• Aim of the exercise
Set the data below down again, exactly, with every picture left out.

• Information supplied
>>>>

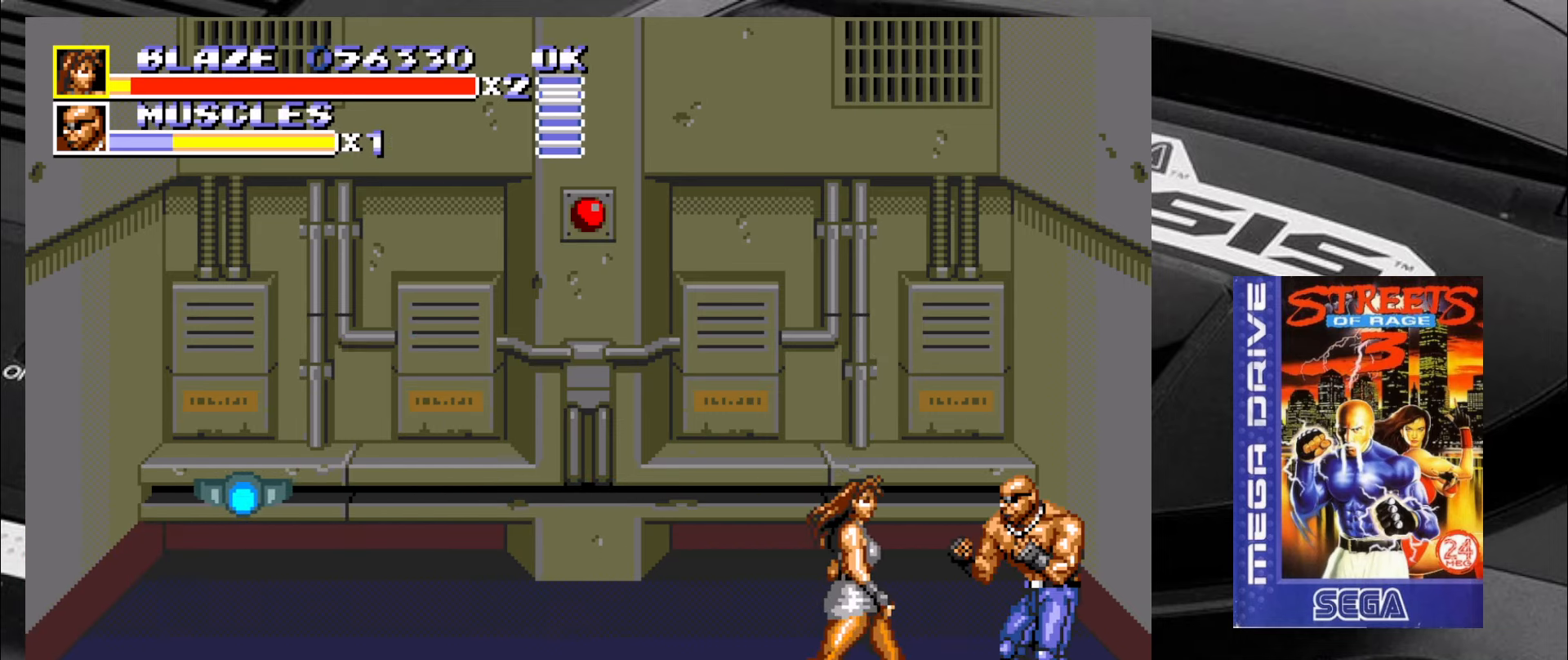
{"buttons": ["CIRCLE"], "left_stick": "right", "events": [[66, "CIRCLE", "down"], [150, "CIRCLE", "up"], [433, "CIRCLE", "down"]]}
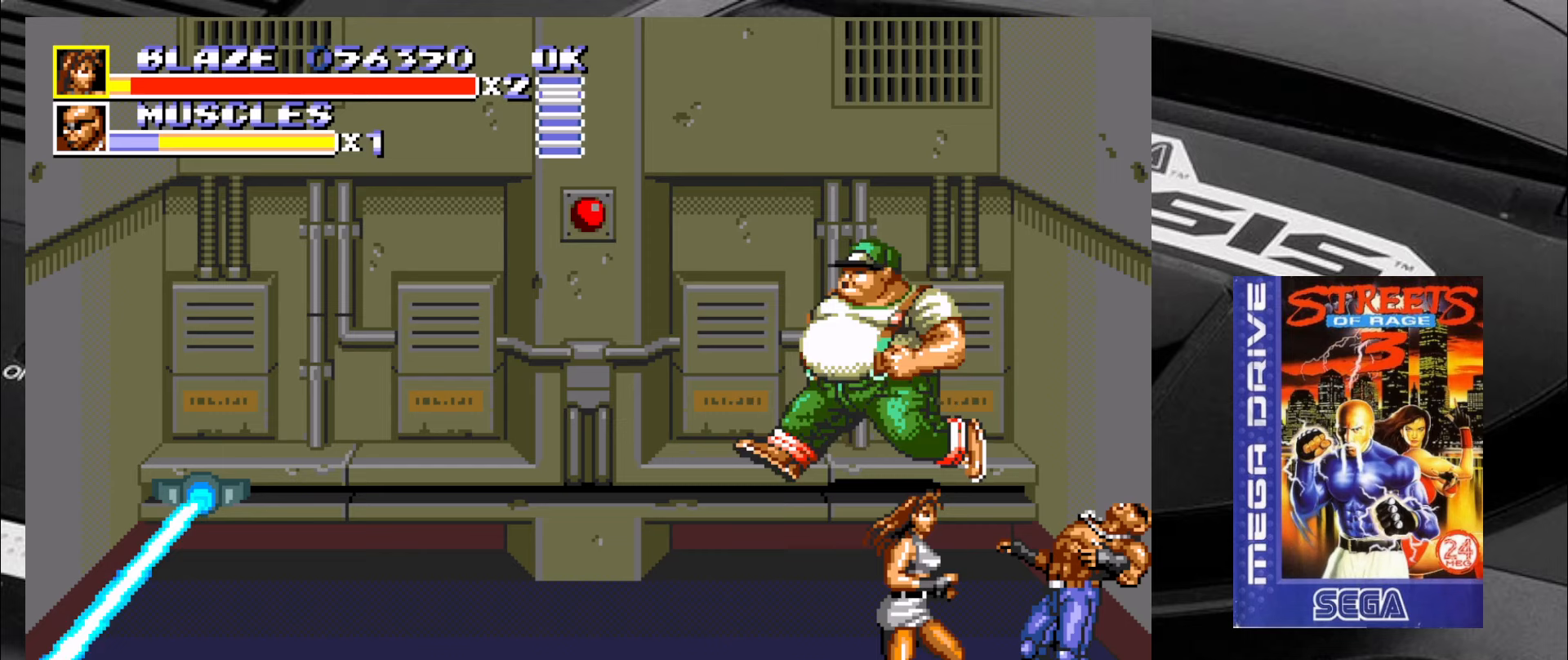
{"buttons": [], "left_stick": "center", "events": [[17, "CIRCLE", "up"], [50, "CIRCLE", "down"], [100, "left_stick", "center"], [133, "CIRCLE", "up"], [183, "CIRCLE", "down"], [267, "CIRCLE", "up"], [300, "CIRCLE", "down"], [383, "CIRCLE", "up"], [433, "CIRCLE", "down"], [467, "CIRCLE", "up"]]}
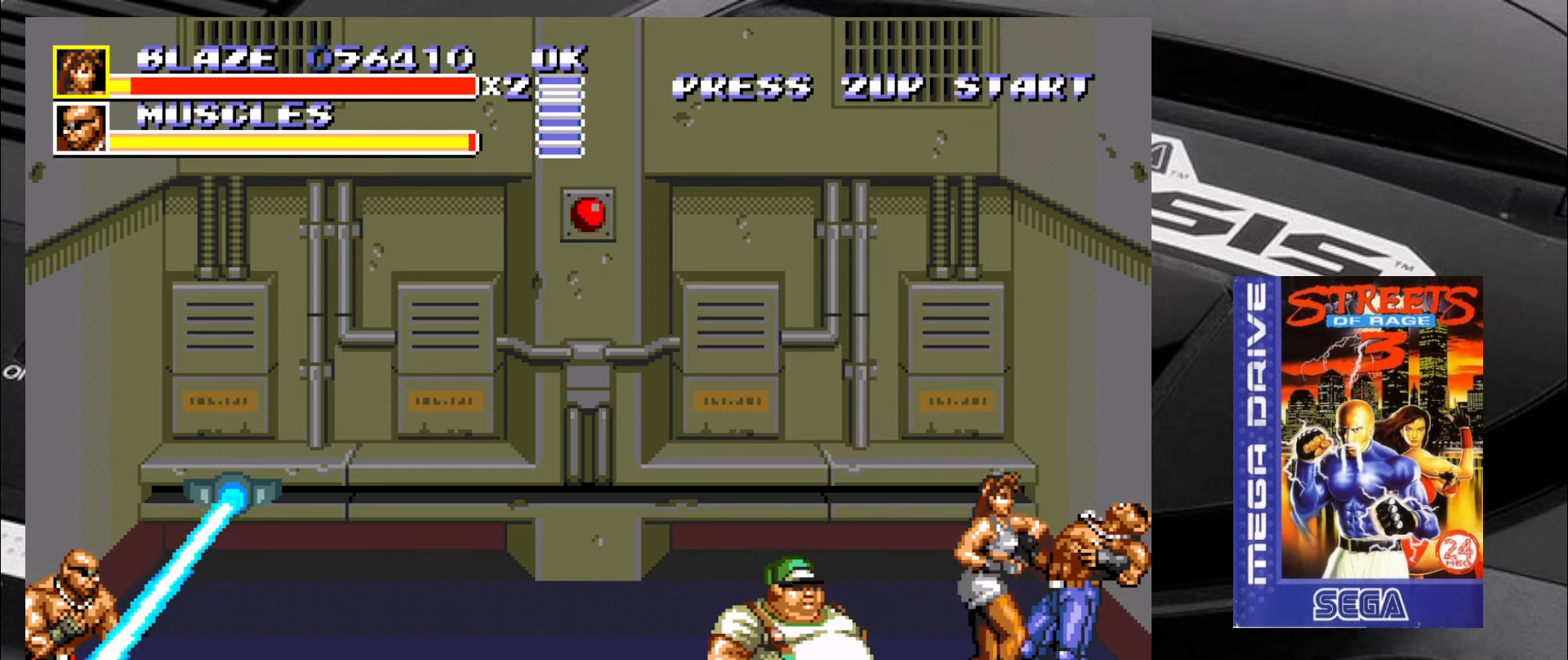
{"buttons": [], "left_stick": "center", "events": [[50, "CIRCLE", "down"], [100, "CIRCLE", "up"], [167, "CIRCLE", "down"], [217, "CIRCLE", "up"], [300, "CIRCLE", "down"], [383, "CIRCLE", "up"], [417, "CIRCLE", "down"], [500, "CIRCLE", "up"]]}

<<<<

• Answer to this exercise
{"buttons": ["CIRCLE"], "left_stick": "right", "events": [[66, "CIRCLE", "down"], [150, "CIRCLE", "up"], [433, "CIRCLE", "down"]]}
{"buttons": [], "left_stick": "center", "events": [[17, "CIRCLE", "up"], [50, "CIRCLE", "down"], [100, "left_stick", "center"], [133, "CIRCLE", "up"], [183, "CIRCLE", "down"], [267, "CIRCLE", "up"], [300, "CIRCLE", "down"], [383, "CIRCLE", "up"], [433, "CIRCLE", "down"], [467, "CIRCLE", "up"]]}
{"buttons": [], "left_stick": "center", "events": [[50, "CIRCLE", "down"], [100, "CIRCLE", "up"], [167, "CIRCLE", "down"], [217, "CIRCLE", "up"], [300, "CIRCLE", "down"], [383, "CIRCLE", "up"], [417, "CIRCLE", "down"], [500, "CIRCLE", "up"]]}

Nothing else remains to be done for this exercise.